+++ Extract
All of these depict an AM signal in the time dommain. This is not the
actual representation of the modulated signal. What you are seeing is
a complex addition of the three components of the AM signal versus
time. Anyone with an engineering degree from an accredited university
would know that. What your are seeing is not the frequency compents of
the AM signal itself. To see that properly requires a spectrum
analyzer. That will display the Fourier Transform of the many links
you have posted. In the frequency domain you will see that the carrier
remains canstant while the sideband amplitudes will varying as speech
varies. In the frequency domain you will see power versus frequency.
This is what your receiver sees, power versus frequency.

Oscilloscope representations are usefull in determining modulation
levels and not actually what is happening with the AM signal. To truel
see that requires a spectrum ananlyzer.

james

On Sun, 9 Sep 2007 05:30:47 +0100, " Peter"
wrote:

|"james" wrote...
| Peter
|
| I quote your message:
|
| "Amplitude Modulation... The output level "swings" above
| and below the carrier level."
|
| This is incorrect. The output does not swing above and
| below the carrier. The output of an AM signal is the
| carrier and the two sidebands.
|
|So? How are the sidebands excluded from "output level" in
|my statement which you quote, but change (twice missing out
|the word 'level') within your reply text?
|
|Is this your problem, you only see the words you want to?
|Then, considering output as being output frequency, rather
|than output level, you see an incorrect statement.
++++++
Task requirements:
a – Write out the part of the AM signal post starting at "All of these" and ending at "sees, power versus frequency.".
b – According to the AM signal post, why is a spectrum analyzer needed to see the frequency components of an AM signal?
c – Resume the AM signal post after its final sentence.
The lines after this have no connection to the AM signal post.
+++ Data shown
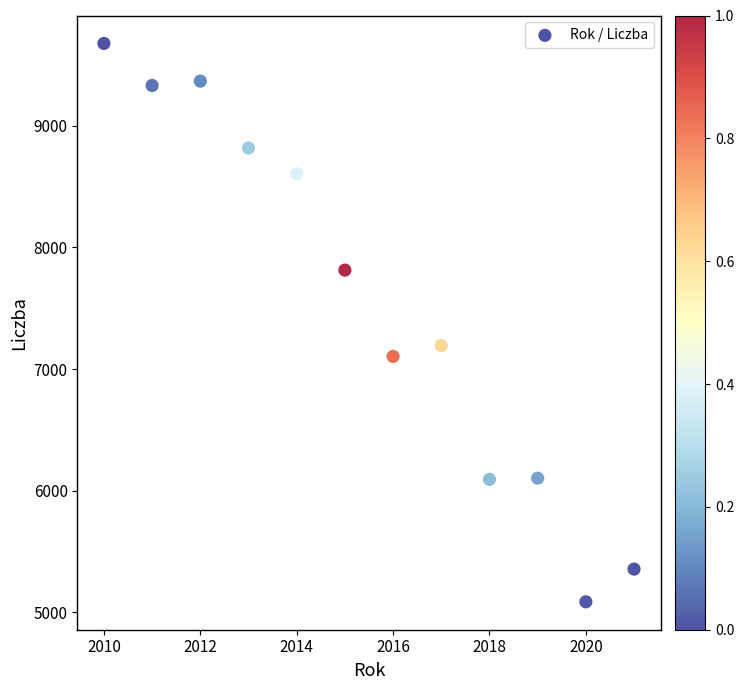

What Y value in the scatter plot is closest to 7382?

7193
++++++
Task responses:
a –
All of these depict an AM signal in the time dommain. This is not the
actual representation of the modulated signal. What you are seeing is
a complex addition of the three components of the AM signal versus
time. Anyone with an engineering degree from an accredited university
would know that. What your are seeing is not the frequency compents of
the AM signal itself. To see that properly requires a spectrum
analyzer. That will display the Fourier Transform of the many links
you have posted. In the frequency domain you will see that the carrier
remains canstant while the sideband amplitudes will varying as speech
varies. In the frequency domain you will see power versus frequency.
This is what your receiver sees, power versus frequency.

b – The oscilloscope displays only a complex addition of the signal's three components versus time, not the frequency components themselves. A spectrum analyzer displays the Fourier Transform, showing power versus frequency. That is what the receiver sees, with the carrier remaining constant while the sideband amplitudes vary as speech varies.

c –
|
|Now, going back to my original statement, that output
|level (amplitude) "swings" (varies) above and below the
|carrier level (the amplitude of the unmodulated carrier)...
|
|http://upload.wikimedia.org/wikipedi...modulation.png
|http://robotics.eecs.berkeley.edu/~s...1_figure27.gif
|http://robotics.eecs.berkeley.edu/~s...1_figure37.gif
|http://www.st-andrews.ac.uk/~jcgl/Sc...part9/fig1.gif
|http://upload.wikimedia.org/wikipedi...ignals.svg.png
|
| Also power meters are not, per se, frequency specific.
|
|I made no mention of readings on a specific meter, just
|the actual output. Whatever you read on a meter does
|NOT change what the transmitter is actually putting out.
|
|Just like the last time, you appear to be either getting
|ahead of yourself or totally changing the topic.
|I am still unsure whether you are doing this on purpose,
|just for the sake of arguing, or have been snorting something.
|
| The problem is all RF is rectified to a time varying
| DC level
|
|What you do with a signal, once you receive it, makes
|no difference to what is actually being transmitted.
|
| that corresponds somewhat to the varying amplitudes
| of the RF signals being sampled.
|
|What varying amplitudes, you said it doesn't... and
|you can prove it by measuring the average.
|
|I really am having a hard time taking you seriously. Not
|only do you start ranting about things that have nothing
|to do with the issue (also commented on by someone else
|on the group), but you then go back on your whole
|argument.
|
|I really do have to consider the possibility that you are
|simply trying to wind people up and, like the Griffter,
|you will say anything that you believe will achieve your
|goal.
|
|
|Regards,
|Peter.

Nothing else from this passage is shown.